EXERCISE>
Skip the images and print the listing exactly.
Start of AVAILABLE RECORDS
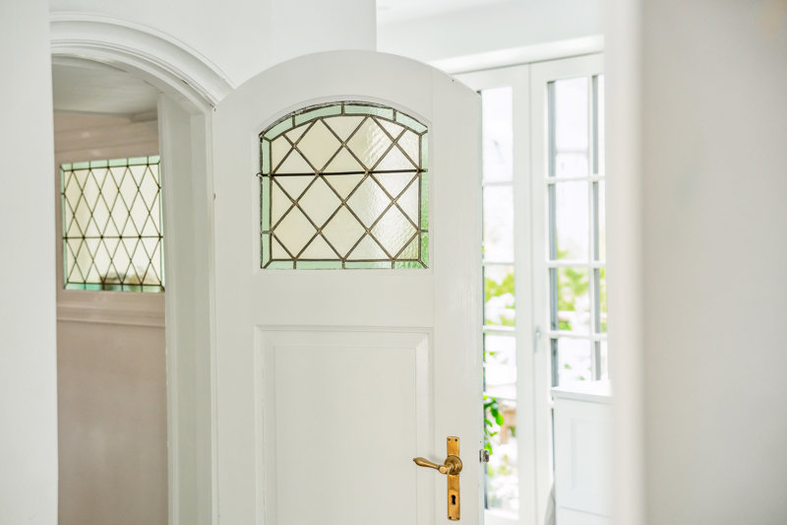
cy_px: 262
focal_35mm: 60
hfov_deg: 33.4
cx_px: 394
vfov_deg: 22.6
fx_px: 1311
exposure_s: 1/250
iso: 1600
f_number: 4.5
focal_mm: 60
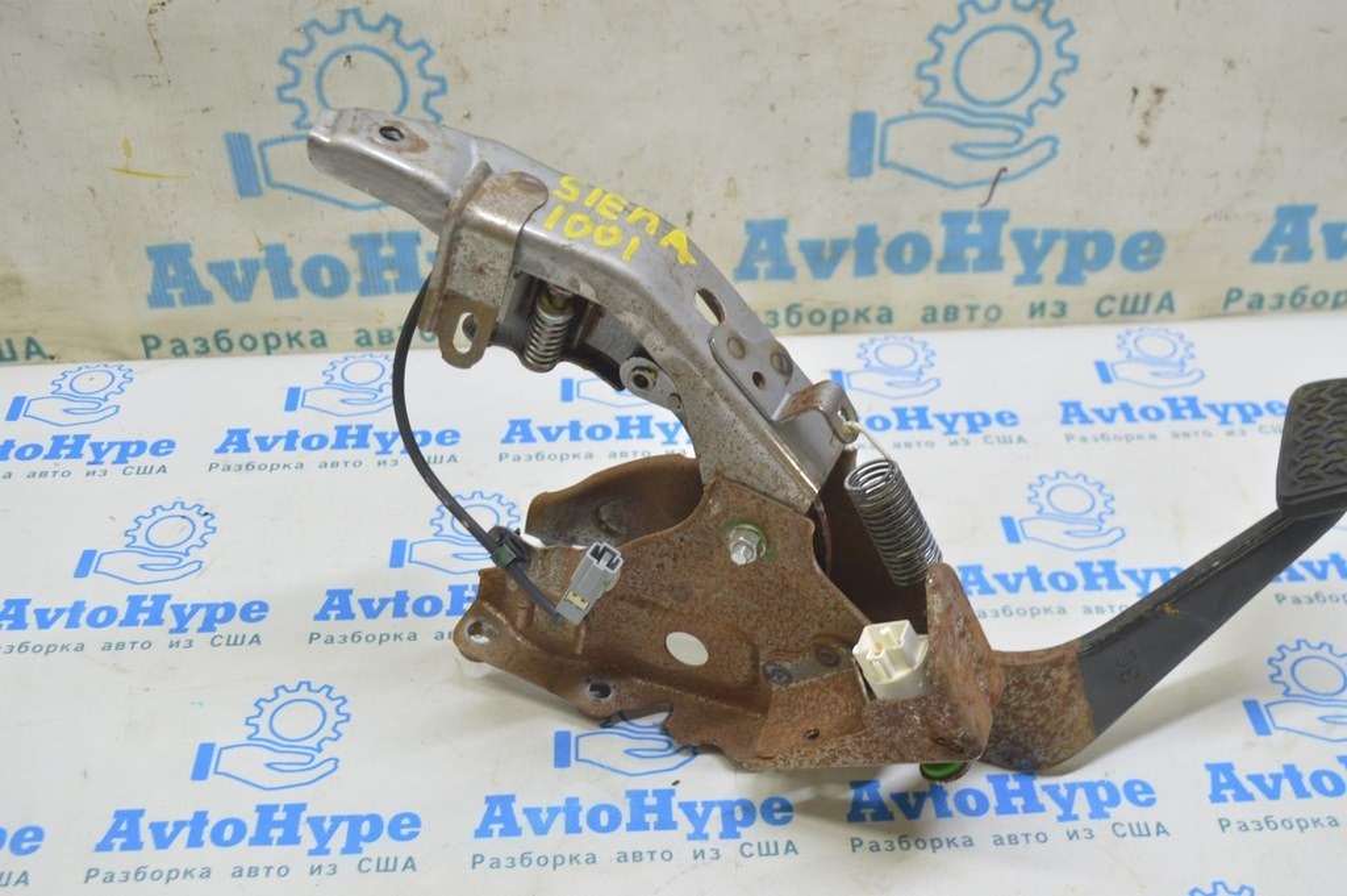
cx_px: 674
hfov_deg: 48.0
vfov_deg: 33.0
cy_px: 448
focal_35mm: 40
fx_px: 1514
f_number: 5.6
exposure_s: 1/20
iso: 400
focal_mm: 27
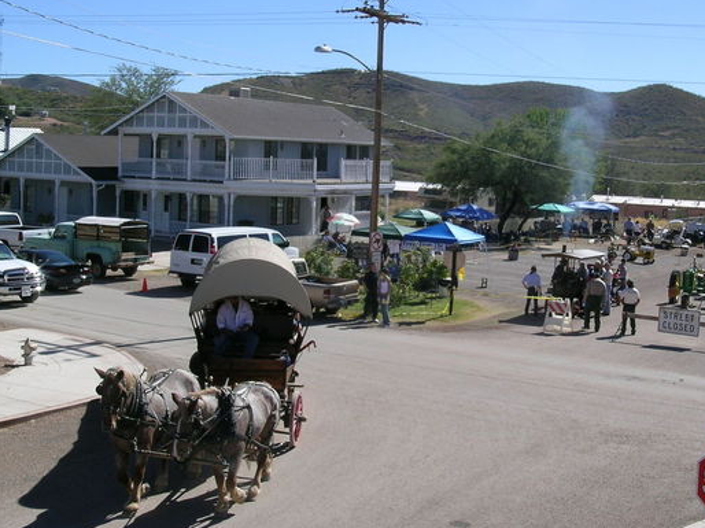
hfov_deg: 36.1
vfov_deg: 27.5
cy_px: 228
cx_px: 396
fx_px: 1079
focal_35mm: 53
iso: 50
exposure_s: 1/248
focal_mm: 7.2
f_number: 7.6
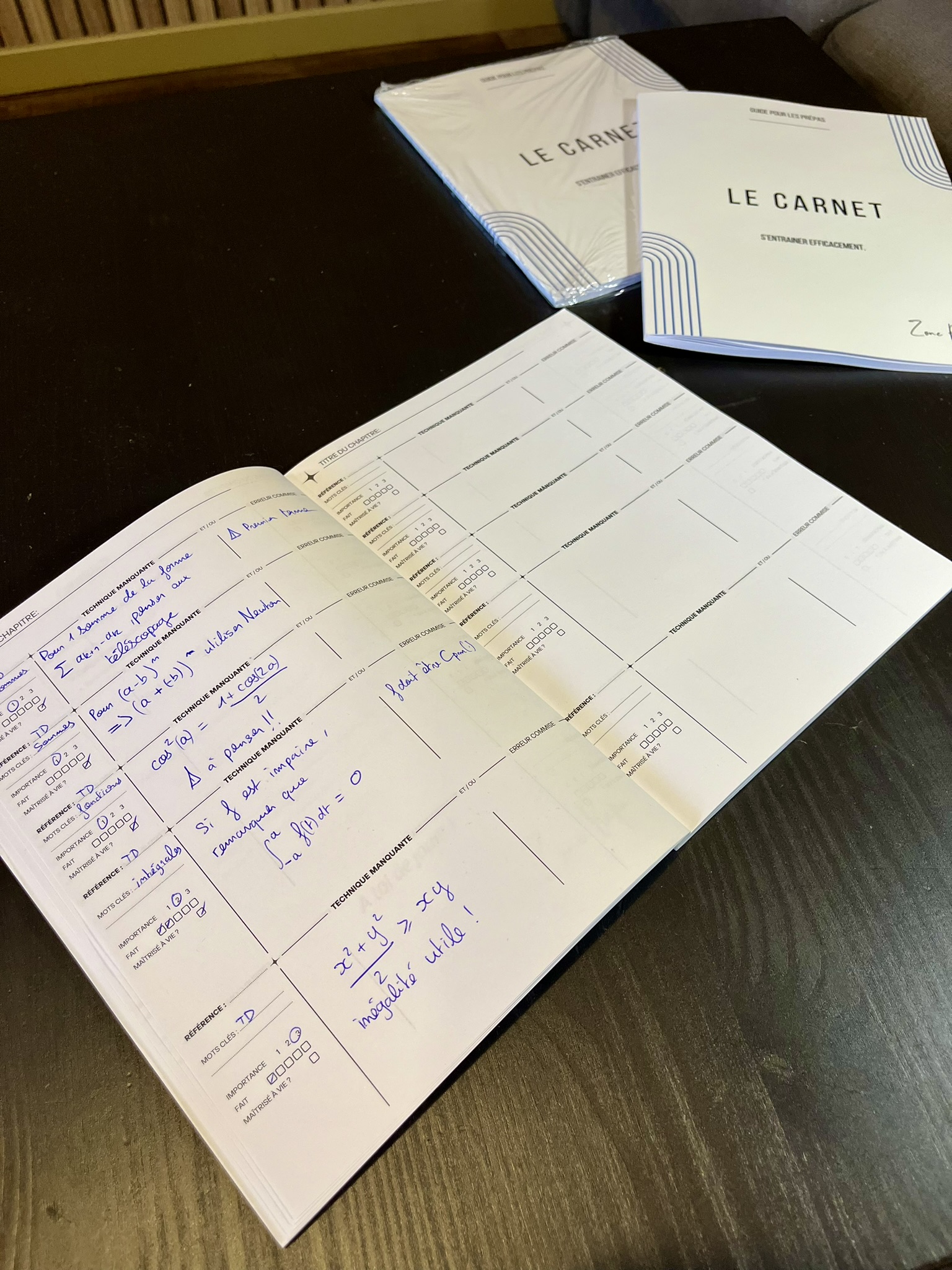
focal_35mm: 26
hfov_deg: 53.1
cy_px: 635
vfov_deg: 67.3
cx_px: 476
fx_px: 953
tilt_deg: -55.4
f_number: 1.6
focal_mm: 5.1
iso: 125
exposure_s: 1/100
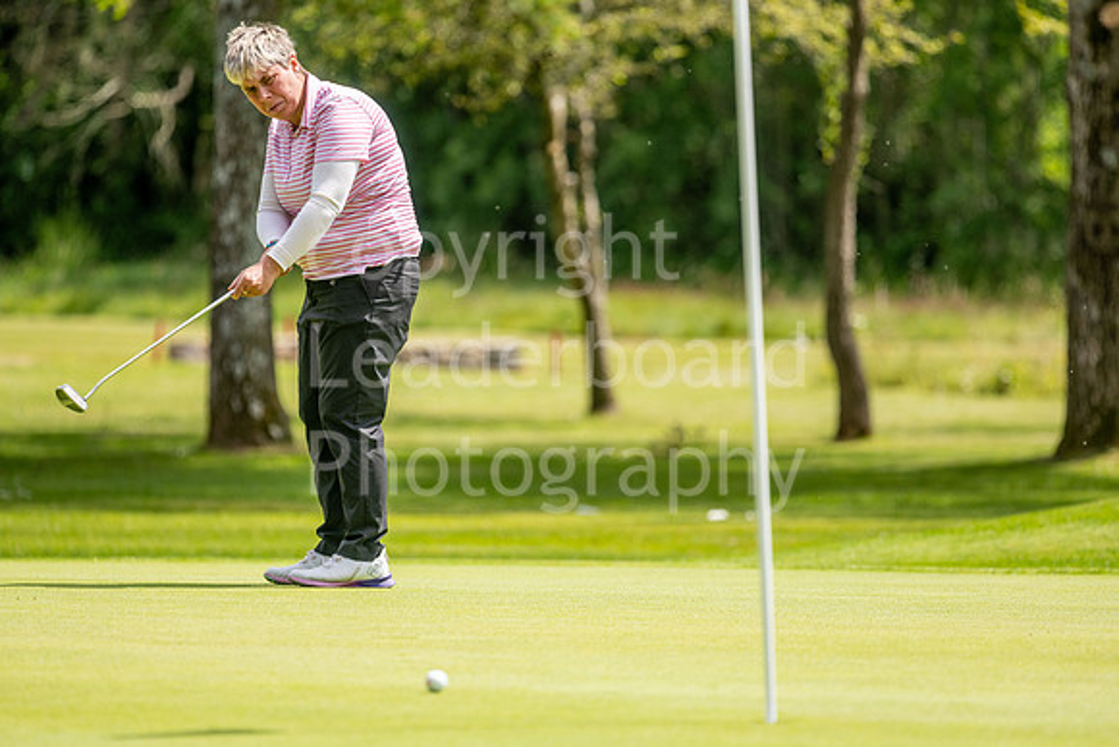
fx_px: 9327
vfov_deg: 4.6
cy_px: 374
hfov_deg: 6.9
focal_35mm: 300
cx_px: 560
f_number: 5
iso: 200
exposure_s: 1/1250
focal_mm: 300
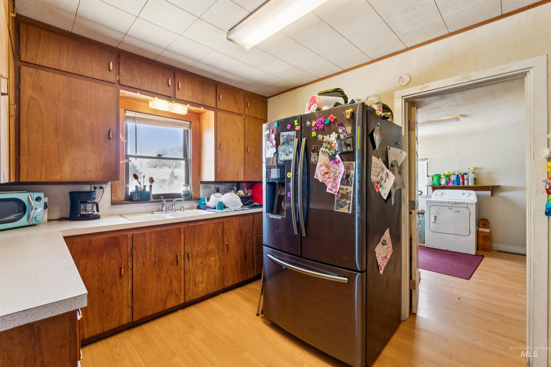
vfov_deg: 75.1
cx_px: 276
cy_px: 184
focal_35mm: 16
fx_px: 239
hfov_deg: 98.2
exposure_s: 1/4
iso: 400
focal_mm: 15.6
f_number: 13
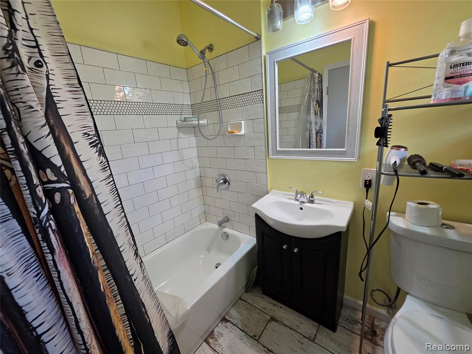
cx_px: 236
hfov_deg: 106.2
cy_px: 177
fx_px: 177
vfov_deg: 89.9
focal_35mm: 13
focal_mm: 2.2
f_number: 1.9
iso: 160
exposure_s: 1/120
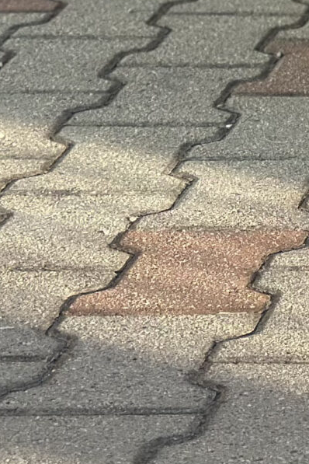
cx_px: 900
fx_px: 2755
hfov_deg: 6.0
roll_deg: +0.6
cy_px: -86
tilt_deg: -14.2
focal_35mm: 214
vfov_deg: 9.5
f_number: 1.78
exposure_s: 1/1815
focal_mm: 6.86
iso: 80
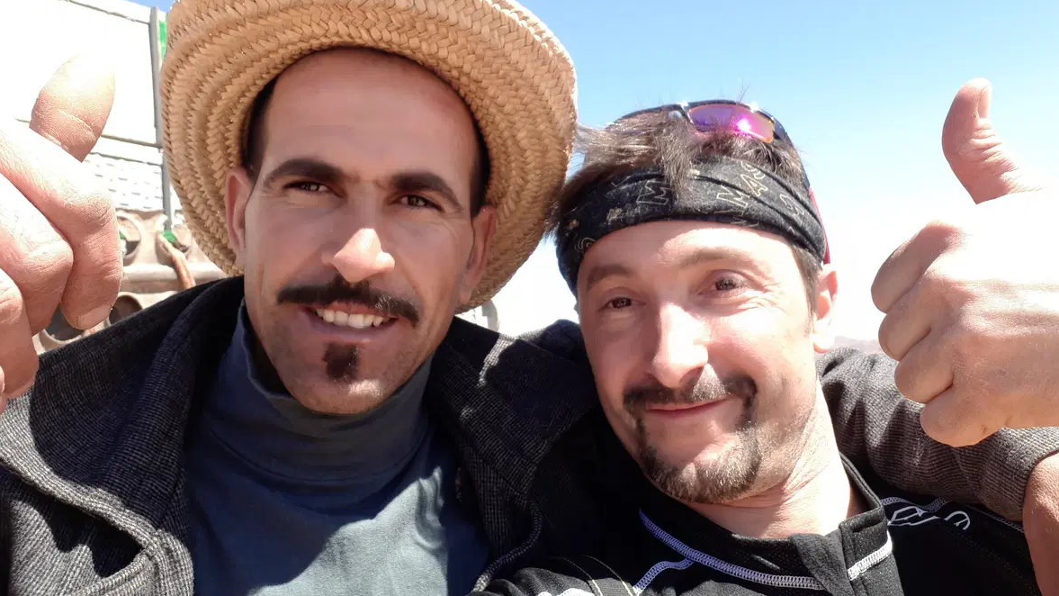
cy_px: 231
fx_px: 842
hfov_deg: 64.3
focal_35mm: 30
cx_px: 527
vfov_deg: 38.7
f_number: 1.9
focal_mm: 3.6
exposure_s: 1/372
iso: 40
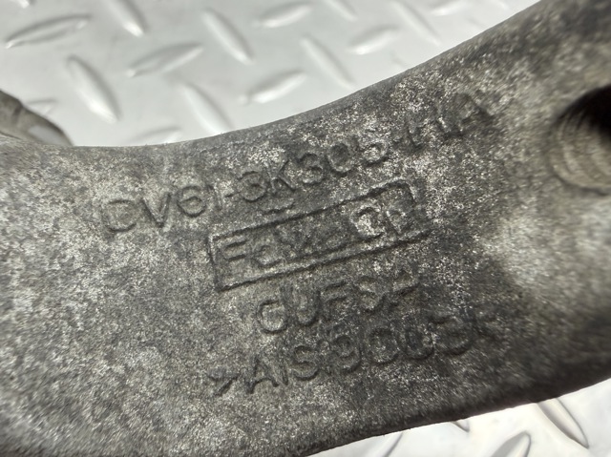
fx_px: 423
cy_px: 228
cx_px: 306
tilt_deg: -60.9
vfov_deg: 56.8
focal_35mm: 24
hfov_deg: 71.6
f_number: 2.2
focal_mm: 2.22
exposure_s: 1/100
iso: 250
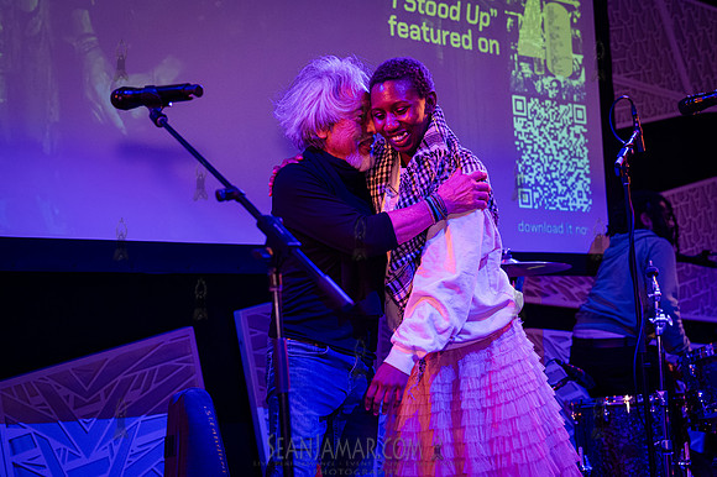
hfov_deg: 33.1
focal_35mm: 61
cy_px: 258
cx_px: 355
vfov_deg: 22.4
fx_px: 1207
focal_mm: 56
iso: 10000
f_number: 3.5
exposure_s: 1/400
End of AVAILABLE RECORDS
FINAL ANSWER>
cy_px: 262
focal_35mm: 60
hfov_deg: 33.4
cx_px: 394
vfov_deg: 22.6
fx_px: 1311
exposure_s: 1/250
iso: 1600
f_number: 4.5
focal_mm: 60
cx_px: 674
hfov_deg: 48.0
vfov_deg: 33.0
cy_px: 448
focal_35mm: 40
fx_px: 1514
f_number: 5.6
exposure_s: 1/20
iso: 400
focal_mm: 27
hfov_deg: 36.1
vfov_deg: 27.5
cy_px: 228
cx_px: 396
fx_px: 1079
focal_35mm: 53
iso: 50
exposure_s: 1/248
focal_mm: 7.2
f_number: 7.6
focal_35mm: 26
hfov_deg: 53.1
cy_px: 635
vfov_deg: 67.3
cx_px: 476
fx_px: 953
tilt_deg: -55.4
f_number: 1.6
focal_mm: 5.1
iso: 125
exposure_s: 1/100
fx_px: 9327
vfov_deg: 4.6
cy_px: 374
hfov_deg: 6.9
focal_35mm: 300
cx_px: 560
f_number: 5
iso: 200
exposure_s: 1/1250
focal_mm: 300
vfov_deg: 75.1
cx_px: 276
cy_px: 184
focal_35mm: 16
fx_px: 239
hfov_deg: 98.2
exposure_s: 1/4
iso: 400
focal_mm: 15.6
f_number: 13
cx_px: 236
hfov_deg: 106.2
cy_px: 177
fx_px: 177
vfov_deg: 89.9
focal_35mm: 13
focal_mm: 2.2
f_number: 1.9
iso: 160
exposure_s: 1/120
cx_px: 900
fx_px: 2755
hfov_deg: 6.0
roll_deg: +0.6
cy_px: -86
tilt_deg: -14.2
focal_35mm: 214
vfov_deg: 9.5
f_number: 1.78
exposure_s: 1/1815
focal_mm: 6.86
iso: 80
cy_px: 231
fx_px: 842
hfov_deg: 64.3
focal_35mm: 30
cx_px: 527
vfov_deg: 38.7
f_number: 1.9
focal_mm: 3.6
exposure_s: 1/372
iso: 40
fx_px: 423
cy_px: 228
cx_px: 306
tilt_deg: -60.9
vfov_deg: 56.8
focal_35mm: 24
hfov_deg: 71.6
f_number: 2.2
focal_mm: 2.22
exposure_s: 1/100
iso: 250
hfov_deg: 33.1
focal_35mm: 61
cy_px: 258
cx_px: 355
vfov_deg: 22.4
fx_px: 1207
focal_mm: 56
iso: 10000
f_number: 3.5
exposure_s: 1/400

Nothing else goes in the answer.